Binding studied law and medicine, but in his forties, after the outbreak of the Great War, became a cavalry commander fighting on the Western Front, and his experiences there found expression in much of his later writings. However, like so many artists of his time, his legacy was tainted by his association with the exceeding horrors of the Nazis. As one of the 88 signers of the Gelöbnis treuester Gefolgschaft - the "vow of the faithful followers," published on the 26th of October 1933, he sinned a sin that brooks no absolution. Dates are important in assigning blame, and yes, even though 1933 was early, and the war and Kristallnacht and much worse were in the future, the thuggery had begun, the Reichstag fire had been set, the legislature dissolved, non-Aryan removed from positions of power, and, anyway, Hitler had made his plans clear enough in Mein Kampf in the 20s. We can understand Binding, of course, and I am quick to say I too am a scared little boy. If The President or one of his three-letter agencies said sign this thing or we'll shoot you dead I'd say yessiree here we go and I'd maybe even whisper something about whether my friends and lovers who didn't sign were, well, a little bit suspicious. Richard Strauss, who we think of as one who worked to protect his Jewish family members and in his own small way pursue peace, and who is also represented in this concert, himself signed the Aufruf der Kulturschaffenden - the "call to the culture-workers" - expressing his loyalty to Hitler just a few months after Binding's vow.

The way things turned out, Binding's poem's idea that war, however awful, is the measure of a man was used as a recruiting tool for the Nazis, and Binding's ambiguous feelings towards the Nazis - he was engaged to marry a Jewish woman - was not enough to save him from the guilt of that association.

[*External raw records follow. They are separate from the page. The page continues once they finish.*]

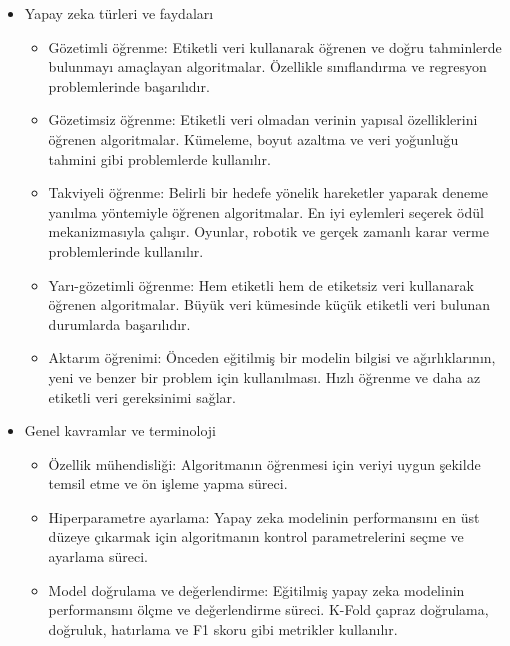 \documentclass[12pt]{article}
\begin{document}
\begin{enumerate}
\begin{itemize}
\begin{itemize}
        \end{itemize}
        \item Yapay zeka türleri ve faydaları
        \begin{itemize}
            \item Gözetimli öğrenme: Etiketli veri kullanarak öğrenen ve doğru tahminlerde bulunmayı amaçlayan algoritmalar. Özellikle sınıflandırma ve regresyon problemlerinde başarılıdır.
            \item Gözetimsiz öğrenme: Etiketli veri olmadan verinin yapısal özelliklerini öğrenen algoritmalar. Kümeleme, boyut azaltma ve veri yoğunluğu tahmini gibi problemlerde kullanılır.
            \item Takviyeli öğrenme: Belirli bir hedefe yönelik hareketler yaparak deneme yanılma yöntemiyle öğrenen algoritmalar. En iyi eylemleri seçerek ödül mekanizmasıyla çalışır. Oyunlar, robotik ve gerçek zamanlı karar verme problemlerinde kullanılır.
            \item Yarı-gözetimli öğrenme: Hem etiketli hem de etiketsiz veri kullanarak öğrenen algoritmalar. Büyük veri kümesinde küçük etiketli veri bulunan durumlarda başarılıdır.
            \item Aktarım öğrenimi: Önceden eğitilmiş bir modelin bilgisi ve ağırlıklarının, yeni ve benzer bir problem için kullanılması. Hızlı öğrenme ve daha az etiketli veri gereksinimi sağlar.
        \end{itemize}
        \item Genel kavramlar ve terminoloji
        \begin{itemize}
            \item Özellik mühendisliği: Algoritmanın öğrenmesi için veriyi uygun şekilde temsil etme ve ön işleme yapma süreci.
            \item Hiperparametre ayarlama: Yapay zeka modelinin performansını en üst düzeye çıkarmak için algoritmanın kontrol parametrelerini seçme ve ayarlama süreci.
            \item Model doğrulama ve değerlendirme: Eğitilmiş yapay zeka modelinin performansını ölçme ve değerlendirme süreci. K-Fold çapraz doğrulama, doğruluk, hatırlama ve F1 skoru gibi metrikler kullanılır.
        \end{itemize}
    \end{itemize}



\end{enumerate}
\end{document}
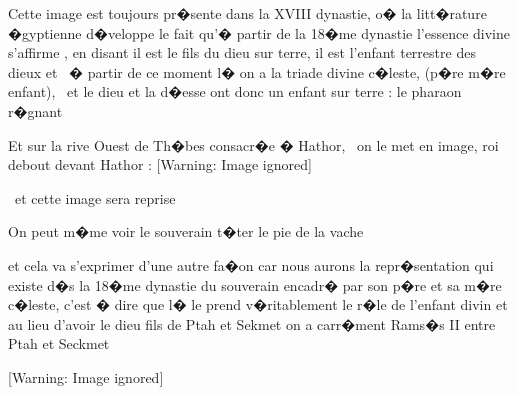 \documentclass{article}
\begin{document}
Cette image est toujours pr�sente dans la XVIII dynastie, o� la litt�rature �gyptienne d�veloppe le fait qu'� partir de la 18�me dynastie l'essence divine s'affirme , en disant {\textquotedbl} il est le fils du dieu sur terre, il est l'enfant terrestre des dieux et \ � partir de ce moment l� on a la triade divine c�leste, (p�re m�re enfant), \ et le dieu et la d�esse ont donc un enfant sur terre : le pharaon r�gnant


\bigskip

Et sur la rive Ouest de Th�bes consacr�e � Hathor, \ on le met en image, roi debout devant Hathor :  [Warning: Image ignored] %
 


\bigskip

\ et cette image sera reprise


\bigskip

On peut m�me voir le souverain t�ter le pie de la vache


\bigskip


\bigskip


\bigskip


\bigskip


\bigskip


\bigskip


\bigskip


\bigskip


\bigskip


\bigskip


\bigskip


\bigskip

et cela va s'exprimer d'une autre fa�on car nous aurons la repr�sentation qui existe d�s la 18�me dynastie du souverain encadr� par son p�re et sa m�re c�leste, c'est � dire que l� le prend v�ritablement le r�le de l'enfant divin et au lieu d'avoir le dieu fils de Ptah et Sekmet on a carr�ment Rams�s II entre Ptah et Seckmet


\bigskip


\bigskip


\bigskip

  [Warning: Image ignored] %
 


\bigskip


\bigskip
\end{document}
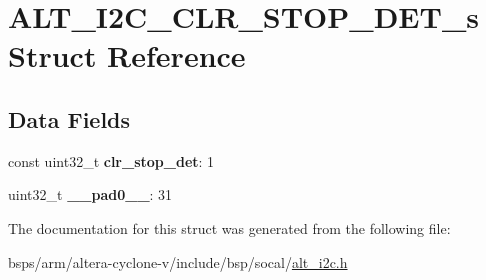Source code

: \hypertarget{structALT__I2C__CLR__STOP__DET__s}{}\section{A\+L\+T\+\_\+\+I2\+C\+\_\+\+C\+L\+R\+\_\+\+S\+T\+O\+P\+\_\+\+D\+E\+T\+\_\+s Struct Reference}
\label{structALT__I2C__CLR__STOP__DET__s}
\subsection*{Data Fields}
\begin{DoxyCompactItemize}
\item 
\mbox{\label{structALT__I2C__CLR__STOP__DET__s_a317b124e47fa5183d4e9c4efcf351cd4}} 
const uint32\+\_\+t {\bfseries clr\+\_\+stop\+\_\+det}\+: 1
\item 
\mbox{\label{structALT__I2C__CLR__STOP__DET__s_aa8a572d6e71e5d84bfbdb9ec39f7e600}} 
uint32\+\_\+t {\bfseries \+\_\+\+\_\+pad0\+\_\+\+\_\+}\+: 31
\end{DoxyCompactItemize}


The documentation for this struct was generated from the following file\+:\begin{DoxyCompactItemize}
\item 
bsps/arm/altera-\/cyclone-\/v/include/bsp/socal/\mbox{\hyperlink{socal_2alt__i2c_8h}{alt\+\_\+i2c.\+h}}\end{DoxyCompactItemize}
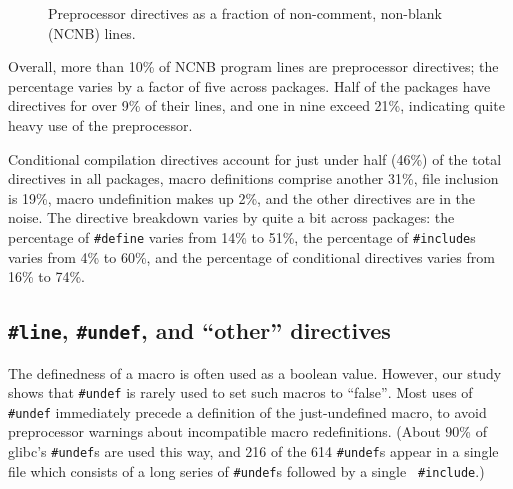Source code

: \documentclass[11pt]{article}
\newcommand{\pkg}[1]{\textsf{#1}}
\begin{document}

\begin{figure}
\centerline{}
\caption{Preprocessor directives as a fraction of non-comment,
  non-blank (NCNB) lines.}
\label{fig:directives-breakdown}
\end{figure}

Overall, more than 10\% of NCNB program lines are preprocessor directives;
the percentage varies by a factor of five across packages.  Half of
the packages
have directives for over 9\% of their lines, and one in nine exceed 21\%,
indicating quite heavy use of the preprocessor.



Conditional compilation directives account for just under half (46\%) of
the total directives in all packages, macro definitions comprise another
31\%, file inclusion is 19\%, macro undefinition makes up 2\%, and the
other directives are in the noise.  The directive breakdown varies by quite
a bit across packages: the percentage of {\tt \#define} varies from 14\% to
51\%, the percentage of {\tt \#include}s varies from 4\% to 60\%, and the
percentage of conditional directives varies from 16\% to 74\%.



\subsection{{\tt \#line}, {\tt \#undef}, and ``other'' directives}

The definedness of a macro is often used as a boolean value.  However, our
study shows that {\tt \#undef} is rarely used to set such macros to
``false''$\!$.  Most uses of {\tt \#undef} immediately precede a definition of
the just-undefined macro, to avoid preprocessor warnings about incompatible
macro redefinitions.  (About 90\% of \pkg{glibc}'s {\tt \#undef}s are used this
way, and 216 of the 614 {\tt \#undef}s appear in a single file which
consists of a long series of {\tt \#undef}s followed by a single {\tt
\#include}.)
\end{document}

But the poem must be read and remembered as part of this important work we must do in our understanding war and the love we have for it.

Battle - our measure

The trembling earth presses close up against us.
The field rises like men from camp.
Crops of soldiers sprout
from invisible seeds
in the trenches.                                
Green-black cauldrons bloom
smoke and poison gases
up into the air everywhere.
Angrily startled
fountains spring from the scorched earth.
Burning and crucified,
bodies go to heaven, 
their faces frozen in a grimace,
a black charred star:
dust and bones.

Waves of smoke roll over us.
A storm of iron rains down.
Lightning slithers towards us.
Thunder strangles us.
A howling abyss rears up
everywhere, and the sun draws
dark manes of our exhaled breath. 

Heaven holds us inescapably
spellbound under its gaze:
Like the evil eye of the basilisk
turning small animals into stone.

We lay desolate in the hell of battle; 
we knew that everyone was utterly alone.
But we also knew this:
Once you stand before the remorseless enemy,
where prayers go unanswered, where pleading to God 
is ridiculous,
where no mother watches over us,
no woman crosses our path, 
where everything is without love,
where only reality rules,
with cruelty and grandeur,
such an experience makes us hardened and proud.
Unforgettable,
it touches the hearts of men
more deeply than all the love in the world.

And we felt: this was our measure.


† One possible exception: the amazing Come and See.